可以看出，fuzz.ratio与process.extractOne分数的计算方式不一样(一个是62分，一个90分)。fuzz.ratio的计分方式，上面已经讲了，下面来看看extractOne的计分方式。

extractOne的源码如下：

def extractOne(query, choices, processor=default_processor, scorer=default_scorer, score_cutoff=0):
    best_list = extractWithoutOrder(query, choices, processor, scorer, score_cutoff)
    try:
        return max(best_list, key=lambda i: i[1])
    except ValueError:
        return None

我们刚才说了，第三个参数scorer是用于计分的，它的默认值为default_scorer，那我们先找到这个default_scorer的值：

default_scorer = fuzz.WRatio

即默认的计分方式为fuzz.WRatio，那么我们回到fuzz.py中，看看WRatio是做什么的？

from thefuzz import fuzz

default_scorer = fuzz.WRatio
default_scorer("china", "hello china")

#输出
>> 90

可以看出，WRatio的计分方式确实和上面的extractOne相同，都是90分。WRatio的计分方式比较复杂，涉及到一个权重(weight)的概念，它是基于fuzz.ratio()的基础上，做了进一步的校正。

如果我们不想采用WRatio的计分方式，或者想采用fuzz.ratio()的计分方式来提取最佳匹配结果，可以这样：

from thefuzz import fuzz,process

print(fuzz.ratio("china","hello china"))

choices = ["hello world", "hello china", "hello beijing"]
print(process.extractOne("china",choices,scorer=fuzz.QRatio))

#输出
>>62
>>('hello china', 62)

上面代码的计分结果都是62分，因为fuzz.QRatio的内部，除了对参数进行了一些简单的处理以外，直接调用fuzz.ratio()方法返回了结果。

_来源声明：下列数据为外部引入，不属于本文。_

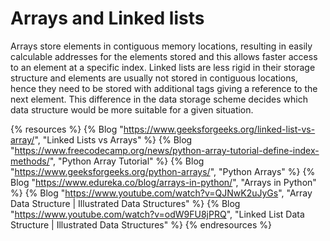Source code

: # Arrays and Linked lists

Arrays store elements in contiguous memory locations, resulting in easily calculable addresses for the elements stored and this allows faster access to an element at a specific index. Linked lists are less rigid in their storage structure and elements are usually not stored in contiguous locations, hence they need to be stored with additional tags giving a reference to the next element. This difference in the data storage scheme decides which data structure would be more suitable for a given situation.

{% resources %}
  {% Blog "https://www.geeksforgeeks.org/linked-list-vs-array/", "Linked Lists vs Arrays" %}
  {% Blog "https://www.freecodecamp.org/news/python-array-tutorial-define-index-methods/", "Python Array Tutorial" %}
  {% Blog "https://www.geeksforgeeks.org/python-arrays/", "Python Arrays" %}
  {% Blog "https://www.edureka.co/blog/arrays-in-python/", "Arrays in Python" %}
  {% Blog "https://www.youtube.com/watch?v=QJNwK2uJyGs", "Array Data Structure | Illustrated Data Structures" %}
  {% Blog "https://www.youtube.com/watch?v=odW9FU8jPRQ", "Linked List Data Structure | Illustrated Data Structures" %}
{% endresources %}




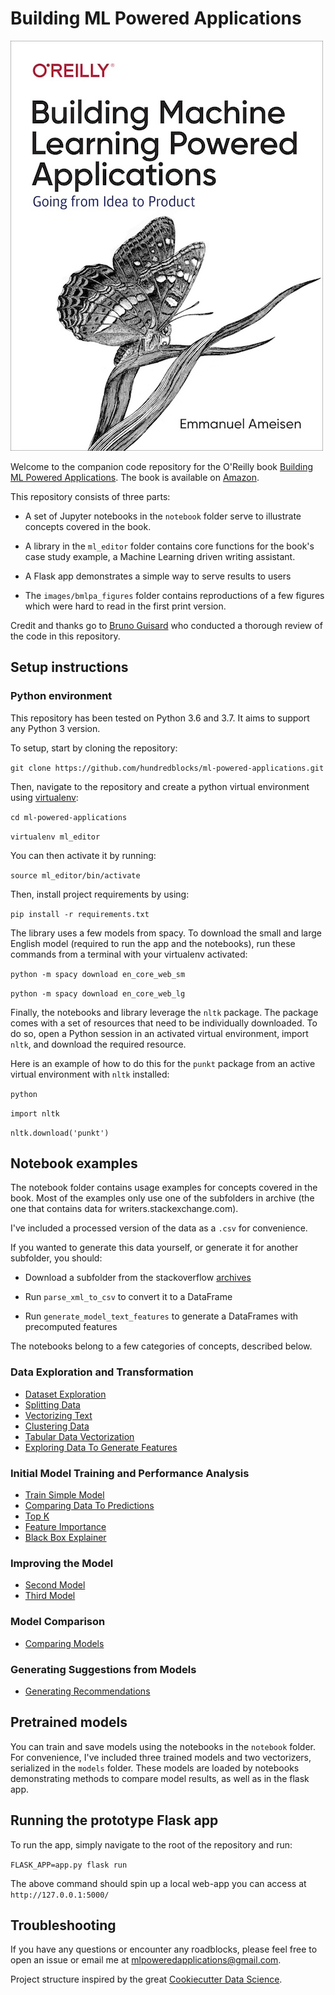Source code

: # Building ML Powered Applications

![Book cover](/images/ML_Powered_cover.jpg)

Welcome to the companion code repository for the O'Reilly book
[Building ML Powered Applications](http://bit.ly/mlpowered-oreilly).
The book is available on [Amazon](http://bit.ly/mlpowered).

This repository consists of three parts:
- A set of Jupyter notebooks in the `notebook` folder serve to illustrate
concepts covered in the book.

- A library in the `ml_editor` folder contains core functions for the book's
case study example, a Machine Learning driven writing assistant.

- A Flask app demonstrates a simple way to serve results to users

- The `images/bmlpa_figures` folder contains reproductions of a few figures 
which were hard to read in the first print version.

Credit and thanks go to [Bruno Guisard](https://www.linkedin.com/in/bruno-guisard/)
who conducted a thorough review of the code in this repository.

## Setup instructions

### Python environment

This repository has been tested on Python 3.6 and 3.7. It aims to support any
Python 3 version.

To setup, start by cloning the repository:

`git clone https://github.com/hundredblocks/ml-powered-applications.git`

Then, navigate to the repository and create a python virtual environment using
[virtualenv](https://pypi.org/project/virtualenv/):

`cd ml-powered-applications`

`virtualenv ml_editor`

You can then activate it by running:

`source ml_editor/bin/activate`

Then, install project requirements by using:

`pip install -r requirements.txt`

The library uses a few models from spacy. To download the small and large
English model (required to run the app and the notebooks), run these commands
from a terminal with your virtualenv activated:

`python -m spacy download en_core_web_sm`

`python -m spacy download en_core_web_lg`

Finally, the notebooks and library leverage the `nltk` package.
The package comes with a set of resources that need to be individually downloaded.
To do so, open a Python session in an activated virtual environment, import
`nltk`, and download the required resource.

Here is an example of how to do this for the `punkt` package from an active
virtual environment with `nltk` installed:

`python`

`import nltk`

`nltk.download('punkt')`

## Notebook examples

The notebook folder contains usage examples for concepts covered in the book.
Most of the examples only use one of the subfolders in archive (the one that
contains data for writers.stackexchange.com).

I've included a processed version of the data as a `.csv` for convenience.

If you wanted to generate this data yourself, or generate it for another subfolder,
you should:

- Download a subfolder from the stackoverflow [archives][archives]

- Run `parse_xml_to_csv` to convert it to a DataFrame

- Run `generate_model_text_features` to generate a DataFrames with precomputed
features

[archives]: https://archive.org/details/stackexchange

The notebooks belong to a few categories of concepts, described below.

### Data Exploration and Transformation

- [Dataset Exploration][DatasetExploration]
- [Splitting Data][SplittingData]
- [Vectorizing Text][VectorizingText]
- [Clustering Data][ClusteringData]
- [Tabular Data Vectorization][TabularDataVectorization]
- [Exploring Data To Generate Features][ExploringDataToGenerateFeatures]

### Initial Model Training and Performance Analysis

- [Train Simple Model][TrainSimpleModel]
- [Comparing Data To Predictions][ComparingDataToPredictions]
- [Top K][TopK]
- [Feature Importance][FeatureImportance]
- [Black Box Explainer][BlackBoxExplainer]

### Improving the Model

- [Second Model][SecondModel]
- [Third Model][ThirdModel]

### Model Comparison

- [Comparing Models][ComparingModels]

### Generating Suggestions from Models

- [Generating Recommendations][GeneratingRecommendations]

[BlackBoxExplainer]: ./notebooks/black_box_explainer.ipynb
[ClusteringData]: ./notebooks/clustering_data.ipynb
[ComparingDataToPredictions]: ./notebooks/comparing_data_to_predictions.ipynb
[ComparingModels]: ./notebooks/comparing_models.ipynb
[DatasetExploration]: ./notebooks/dataset_exploration.ipynb
[ExploringDataToGenerateFeatures]: ./notebooks/exploring_data_to_generate_features.ipynb
[FeatureImportance]: ./notebooks/feature_importance.ipynb
[GeneratingRecommendations]: ./notebooks/generating_recommendations.ipynb
[SecondModel]: ./notebooks/second_model.ipynb
[SplittingData]: ./notebooks/splitting_data.ipynb
[TabularDataVectorization]: ./notebooks/tabular_data_vectorization.ipynb
[ThirdModel]: ./notebooks/third_model.ipynb
[TopK]: ./notebooks/top_k.ipynb
[TrainSimpleModel]: ./notebooks/train_simple_model.ipynb
[VectorizingText]: ./notebooks/vectorizing_text.ipynb

## Pretrained models

You can train and save models using the notebooks in the `notebook` folder.
For convenience, I've included three trained models and two vectorizers,
serialized in the `models` folder.
These models are loaded by notebooks demonstrating methods to compare model
results, as well as in the flask app.

## Running the prototype Flask app

To run the app, simply navigate to the root of the repository and run:

`FLASK_APP=app.py flask run`

The above command should spin up a local web-app you can access at
`http://127.0.0.1:5000/`

## Troubleshooting

If you have any questions or encounter any roadblocks, please feel free to open
an issue or email me at mlpoweredapplications@gmail.com.


Project structure inspired by the great [Cookiecutter Data Science](https://drivendata.github.io/cookiecutter-data-science/).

所以fuzz.QRatio和fuzz.ratio()的计分方式完全相同。

fuzz.QRatio源代码：

# q is for quick
def QRatio(s1, s2, force_ascii=True, full_process=True):

    if full_process:
        p1 = utils.full_process(s1, force_ascii=force_ascii)
        p2 = utils.full_process(s2, force_ascii=force_ascii)
    else:
        p1 = s1
        p2 = s2

    if not utils.validate_string(p1):
        return 0
    if not utils.validate_string(p2):
        return 0

    return ratio(p1, p2)

通过上面的例子可以看出，如果我们对QRatio、WRatio这些计分方式不满意的话，完全可以自己实现了一个Ratio，将它做为extractOne的参数，实现定制的返回结果。